■ Azione richiesta:
Secondo il brano su zoe e bios, a che cosa si contrappone zoe in greco, escludendolo?

■ Brano proposto:
★ ★ ★

La distinzione linguistica che Karl Kerényi ci invita ad ascoltare tra zoe e bios, flusso sorgivo di una fonte antica e sempre nuova, risuona nell’intimità essenziale ed irradiante dell’eternità, alludendo al farsi segno della modernità nelle figure dell’im-pensato della ragione. Tale distinzione è riassunta in questo brano abissale:
“I Greci possedevano nel loro linguaggio quotidiano due vocaboli distinti, che avevano la medesima radice di vita, e tuttavia risultavano differenti l’uno dall’altro nella forma fonica: bios e zoe. (...)
Rispetto a thanatos, la morte, bios non si pone in un’antitesi tale da escluderla. (...)
In greco zoe si contrappone a thanatos escludendolo. (...)
Zoe ha raramente contorni, se pure esistono, ma in compenso ha il suo sicuro opposto in thanatos, la morte. Ciò che in zoe «risuona» in modo certo e chiaro è «non morte». È qualcosa che non lascia avvicinare a sé la morte. (...)
La lingua greca era in grado di distinguere chiaramente una «vita» non meglio caratterizzata, che sta sulla base di ogni bios, e che si trova in tutt’altro rapporto con la morte rispetto a una «vita» delle cui caratteristiche la morte fa parte. (...)
L’esperienza della vita priva di caratterizzazione – appunto di quella che per i greci «suona» zoe – è al contrario indescrivibile. Essa non è il prodotto di astrazioni a cui potremmo giungere soltanto qualora decidessimo di prescindere, mediante un esperimento mentale, da ogni possibile caratterizzazione.

★ ★ ★

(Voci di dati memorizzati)
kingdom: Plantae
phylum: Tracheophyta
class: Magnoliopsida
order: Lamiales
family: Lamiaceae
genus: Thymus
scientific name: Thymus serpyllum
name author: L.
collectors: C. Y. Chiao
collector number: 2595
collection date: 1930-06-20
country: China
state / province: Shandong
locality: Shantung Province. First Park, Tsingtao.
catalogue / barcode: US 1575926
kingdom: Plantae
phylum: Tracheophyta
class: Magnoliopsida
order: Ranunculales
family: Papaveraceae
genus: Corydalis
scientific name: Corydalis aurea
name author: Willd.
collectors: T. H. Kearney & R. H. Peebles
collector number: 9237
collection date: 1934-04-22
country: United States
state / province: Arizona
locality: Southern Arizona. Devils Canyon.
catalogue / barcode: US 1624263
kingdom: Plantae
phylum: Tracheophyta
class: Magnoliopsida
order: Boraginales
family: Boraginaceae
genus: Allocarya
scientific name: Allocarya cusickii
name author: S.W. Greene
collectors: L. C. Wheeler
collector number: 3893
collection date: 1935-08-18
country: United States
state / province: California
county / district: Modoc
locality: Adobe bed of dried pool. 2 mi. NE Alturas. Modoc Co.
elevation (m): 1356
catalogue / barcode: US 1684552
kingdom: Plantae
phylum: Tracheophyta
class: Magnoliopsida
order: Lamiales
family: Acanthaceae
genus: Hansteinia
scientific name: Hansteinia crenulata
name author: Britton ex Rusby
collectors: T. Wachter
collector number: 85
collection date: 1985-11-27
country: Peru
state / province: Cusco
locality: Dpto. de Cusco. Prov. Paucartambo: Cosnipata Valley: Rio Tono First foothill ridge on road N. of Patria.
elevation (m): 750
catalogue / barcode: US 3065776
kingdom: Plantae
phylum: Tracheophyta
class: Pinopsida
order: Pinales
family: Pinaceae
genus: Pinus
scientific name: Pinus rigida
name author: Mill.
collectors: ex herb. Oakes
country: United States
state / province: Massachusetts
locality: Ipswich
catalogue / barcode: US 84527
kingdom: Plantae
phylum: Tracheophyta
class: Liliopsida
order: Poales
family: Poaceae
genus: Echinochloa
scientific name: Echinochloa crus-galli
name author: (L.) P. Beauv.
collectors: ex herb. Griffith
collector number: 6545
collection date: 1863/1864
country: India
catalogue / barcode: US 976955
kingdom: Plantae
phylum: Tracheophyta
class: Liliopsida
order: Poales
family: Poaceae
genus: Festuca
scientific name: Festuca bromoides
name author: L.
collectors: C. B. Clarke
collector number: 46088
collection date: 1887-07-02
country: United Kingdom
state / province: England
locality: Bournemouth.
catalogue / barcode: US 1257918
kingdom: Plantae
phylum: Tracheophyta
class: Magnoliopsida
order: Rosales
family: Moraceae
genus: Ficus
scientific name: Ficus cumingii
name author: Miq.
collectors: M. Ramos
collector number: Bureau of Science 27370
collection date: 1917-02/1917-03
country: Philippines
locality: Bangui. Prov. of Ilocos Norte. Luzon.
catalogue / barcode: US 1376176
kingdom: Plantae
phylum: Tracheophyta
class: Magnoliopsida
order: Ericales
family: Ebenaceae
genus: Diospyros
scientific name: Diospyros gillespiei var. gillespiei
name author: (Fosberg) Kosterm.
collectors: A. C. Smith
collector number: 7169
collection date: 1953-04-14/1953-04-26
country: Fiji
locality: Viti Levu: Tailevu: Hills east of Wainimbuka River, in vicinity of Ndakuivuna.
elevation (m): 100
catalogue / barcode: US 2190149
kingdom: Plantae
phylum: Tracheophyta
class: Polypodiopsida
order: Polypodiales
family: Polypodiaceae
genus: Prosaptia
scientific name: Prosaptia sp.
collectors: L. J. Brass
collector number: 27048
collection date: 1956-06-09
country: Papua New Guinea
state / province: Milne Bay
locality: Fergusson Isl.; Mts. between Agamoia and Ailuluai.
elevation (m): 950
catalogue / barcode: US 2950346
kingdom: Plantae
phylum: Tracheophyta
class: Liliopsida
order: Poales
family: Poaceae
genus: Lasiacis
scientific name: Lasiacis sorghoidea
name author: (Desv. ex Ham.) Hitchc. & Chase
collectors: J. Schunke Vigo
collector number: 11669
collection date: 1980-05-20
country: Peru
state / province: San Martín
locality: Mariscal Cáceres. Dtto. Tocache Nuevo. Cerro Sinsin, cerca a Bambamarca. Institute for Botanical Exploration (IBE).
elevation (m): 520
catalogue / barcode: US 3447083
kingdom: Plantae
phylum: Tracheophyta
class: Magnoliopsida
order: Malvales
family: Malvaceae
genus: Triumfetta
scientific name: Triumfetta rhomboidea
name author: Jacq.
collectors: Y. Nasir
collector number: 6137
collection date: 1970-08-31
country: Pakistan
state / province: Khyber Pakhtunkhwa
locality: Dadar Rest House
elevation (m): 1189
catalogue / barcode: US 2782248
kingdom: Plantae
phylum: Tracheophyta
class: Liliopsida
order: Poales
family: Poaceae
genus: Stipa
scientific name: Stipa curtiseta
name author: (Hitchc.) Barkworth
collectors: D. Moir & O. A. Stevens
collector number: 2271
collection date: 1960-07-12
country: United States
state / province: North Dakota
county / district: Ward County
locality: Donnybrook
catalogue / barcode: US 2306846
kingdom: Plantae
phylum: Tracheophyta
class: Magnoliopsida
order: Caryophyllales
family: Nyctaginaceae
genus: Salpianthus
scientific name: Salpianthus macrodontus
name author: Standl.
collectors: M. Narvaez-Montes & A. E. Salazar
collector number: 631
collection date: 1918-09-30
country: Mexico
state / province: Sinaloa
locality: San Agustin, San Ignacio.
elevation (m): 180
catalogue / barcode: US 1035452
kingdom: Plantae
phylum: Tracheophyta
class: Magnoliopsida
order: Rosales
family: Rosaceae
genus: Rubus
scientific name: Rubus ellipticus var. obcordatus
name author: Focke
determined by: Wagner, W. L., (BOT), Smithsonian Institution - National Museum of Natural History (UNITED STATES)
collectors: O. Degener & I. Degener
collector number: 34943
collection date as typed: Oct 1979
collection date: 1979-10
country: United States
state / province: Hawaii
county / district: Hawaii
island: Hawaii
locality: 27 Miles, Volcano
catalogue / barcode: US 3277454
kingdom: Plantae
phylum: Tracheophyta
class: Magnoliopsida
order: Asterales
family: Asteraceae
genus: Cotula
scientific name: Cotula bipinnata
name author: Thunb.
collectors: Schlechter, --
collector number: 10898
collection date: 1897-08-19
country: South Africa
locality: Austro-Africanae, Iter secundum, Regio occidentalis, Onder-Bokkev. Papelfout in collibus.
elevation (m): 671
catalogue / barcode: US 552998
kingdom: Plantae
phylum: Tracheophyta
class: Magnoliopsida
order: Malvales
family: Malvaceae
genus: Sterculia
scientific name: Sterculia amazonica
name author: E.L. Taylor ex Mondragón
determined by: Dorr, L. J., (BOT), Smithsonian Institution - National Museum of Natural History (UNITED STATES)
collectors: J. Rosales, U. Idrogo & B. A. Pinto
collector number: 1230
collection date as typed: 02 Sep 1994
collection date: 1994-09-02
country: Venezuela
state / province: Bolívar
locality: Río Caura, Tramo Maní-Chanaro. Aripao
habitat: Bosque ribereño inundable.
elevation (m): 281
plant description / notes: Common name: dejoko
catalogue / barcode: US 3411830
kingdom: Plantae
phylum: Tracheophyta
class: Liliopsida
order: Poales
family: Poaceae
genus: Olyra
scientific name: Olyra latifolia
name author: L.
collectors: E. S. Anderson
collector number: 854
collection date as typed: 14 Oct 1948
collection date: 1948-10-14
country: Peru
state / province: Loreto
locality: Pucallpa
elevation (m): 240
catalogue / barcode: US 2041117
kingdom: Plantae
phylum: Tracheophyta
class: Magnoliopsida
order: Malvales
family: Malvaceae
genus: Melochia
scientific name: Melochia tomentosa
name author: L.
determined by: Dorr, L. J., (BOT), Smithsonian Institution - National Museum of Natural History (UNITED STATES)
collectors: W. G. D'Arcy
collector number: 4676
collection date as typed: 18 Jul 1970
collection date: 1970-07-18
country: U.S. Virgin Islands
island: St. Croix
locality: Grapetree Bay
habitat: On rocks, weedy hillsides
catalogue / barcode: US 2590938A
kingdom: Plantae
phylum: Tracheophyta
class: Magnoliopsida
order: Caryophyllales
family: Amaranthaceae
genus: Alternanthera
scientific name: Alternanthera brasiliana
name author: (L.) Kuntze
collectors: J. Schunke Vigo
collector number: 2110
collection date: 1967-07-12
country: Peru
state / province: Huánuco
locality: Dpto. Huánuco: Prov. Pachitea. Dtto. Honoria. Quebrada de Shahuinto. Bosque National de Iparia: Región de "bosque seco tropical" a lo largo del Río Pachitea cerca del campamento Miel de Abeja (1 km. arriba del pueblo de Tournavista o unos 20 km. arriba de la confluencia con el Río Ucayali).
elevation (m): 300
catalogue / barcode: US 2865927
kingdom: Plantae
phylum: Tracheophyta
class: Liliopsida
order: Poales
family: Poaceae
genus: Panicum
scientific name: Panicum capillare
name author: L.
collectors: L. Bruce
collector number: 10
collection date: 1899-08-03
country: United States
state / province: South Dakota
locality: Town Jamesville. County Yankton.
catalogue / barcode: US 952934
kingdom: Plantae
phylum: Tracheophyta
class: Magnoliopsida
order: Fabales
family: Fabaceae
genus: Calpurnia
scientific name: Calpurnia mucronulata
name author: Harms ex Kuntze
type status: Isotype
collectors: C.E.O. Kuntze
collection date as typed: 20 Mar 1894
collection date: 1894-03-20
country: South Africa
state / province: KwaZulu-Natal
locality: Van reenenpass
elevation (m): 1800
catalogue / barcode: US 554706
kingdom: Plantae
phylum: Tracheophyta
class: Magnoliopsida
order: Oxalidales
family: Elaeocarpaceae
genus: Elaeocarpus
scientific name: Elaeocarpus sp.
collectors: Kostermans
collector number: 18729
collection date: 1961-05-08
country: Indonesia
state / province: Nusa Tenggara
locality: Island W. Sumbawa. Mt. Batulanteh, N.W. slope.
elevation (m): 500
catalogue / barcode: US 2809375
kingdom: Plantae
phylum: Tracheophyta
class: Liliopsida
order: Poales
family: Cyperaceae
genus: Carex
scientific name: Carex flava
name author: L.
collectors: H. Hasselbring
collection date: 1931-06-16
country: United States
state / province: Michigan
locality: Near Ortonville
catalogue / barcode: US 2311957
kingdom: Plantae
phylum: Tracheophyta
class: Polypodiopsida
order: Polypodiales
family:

★ ★ ★

■ La tua risposta:
A thanatos, la morte.